**BRIEF**.
The required output is the line containing "Step: Back in" followed by every line after it to the end of the listing, each written out exactly.

**SUPPLIED DATA**.

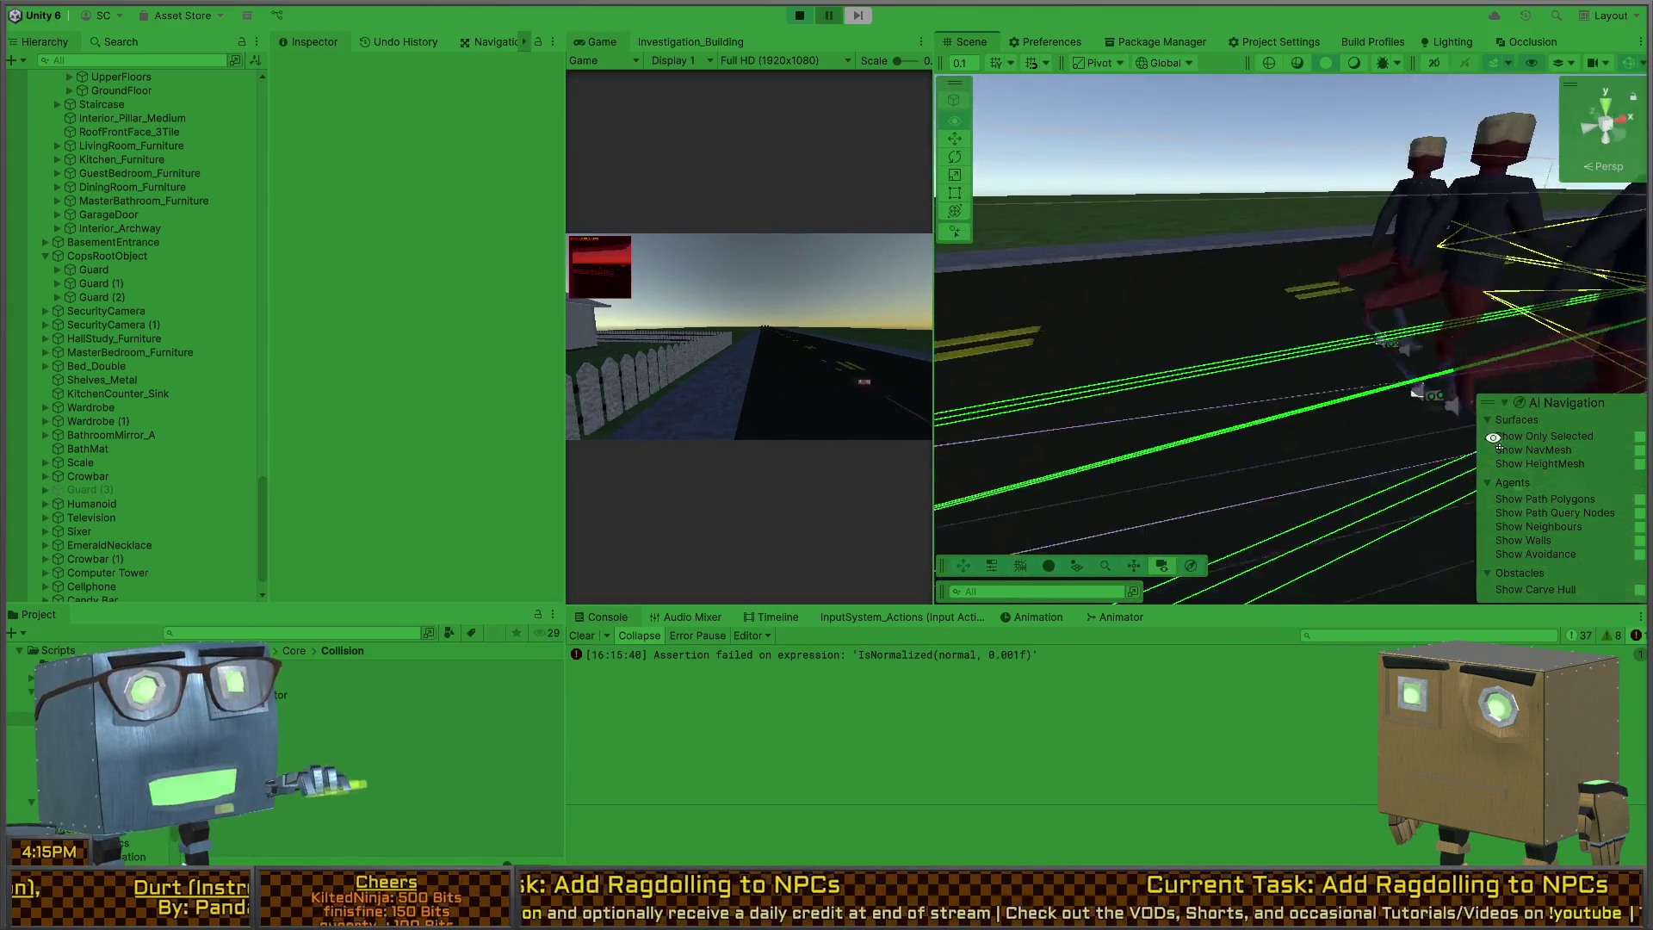
{"action": "key", "text": "ctrl+p"}
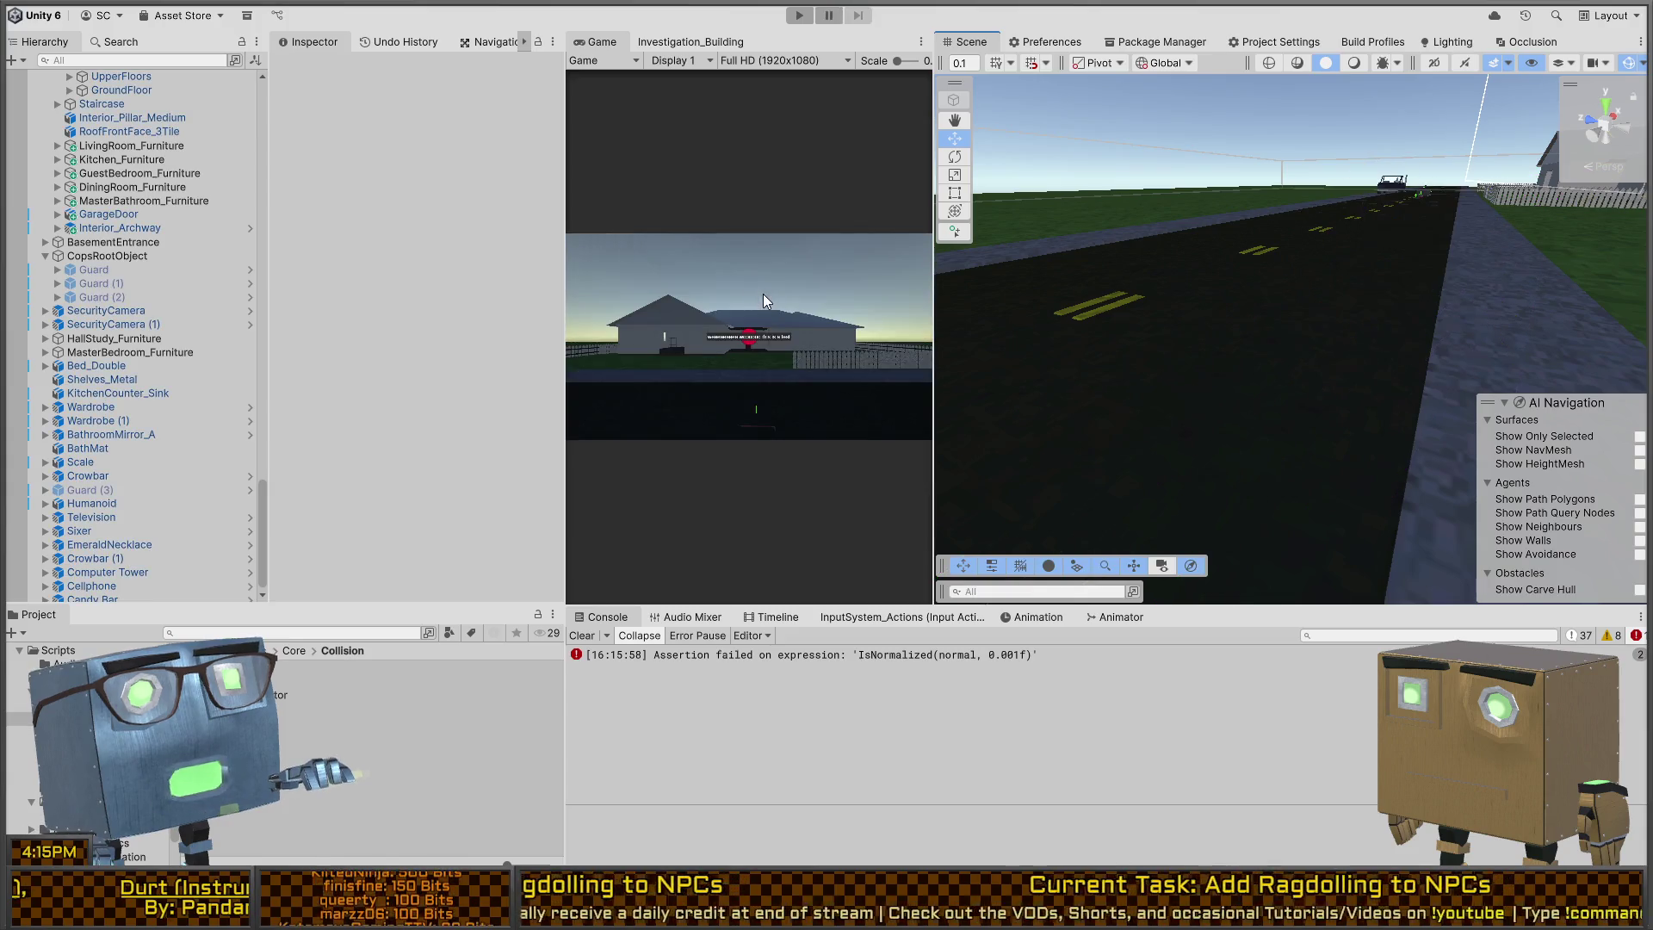
{"action": "key", "text": "alt+Tab"}
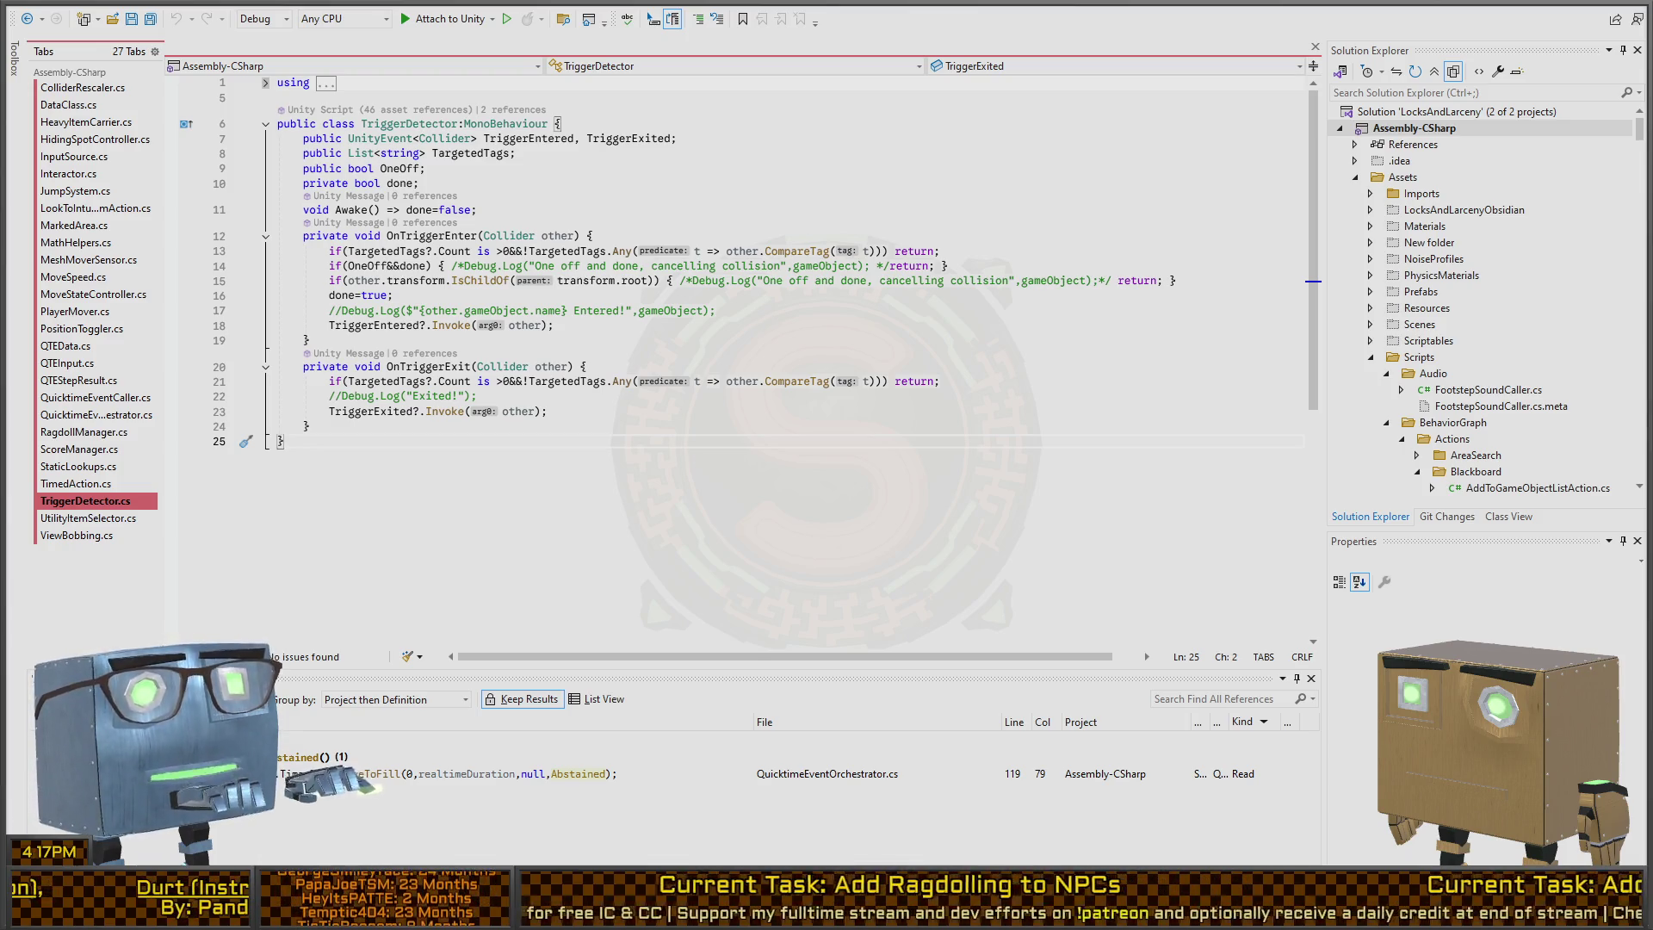
Step: Back in Unity, enter Play mode, fly the scene camera to the three guards, and select IK_Target_Foot.L
{"action": "key", "text": "alt+Tab"}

**ANSWER SECTION**.
Step: Back in Unity, enter Play mode, fly the scene camera to the three guards, and select IK_Target_Foot.L
{"action": "key", "text": "alt+Tab"}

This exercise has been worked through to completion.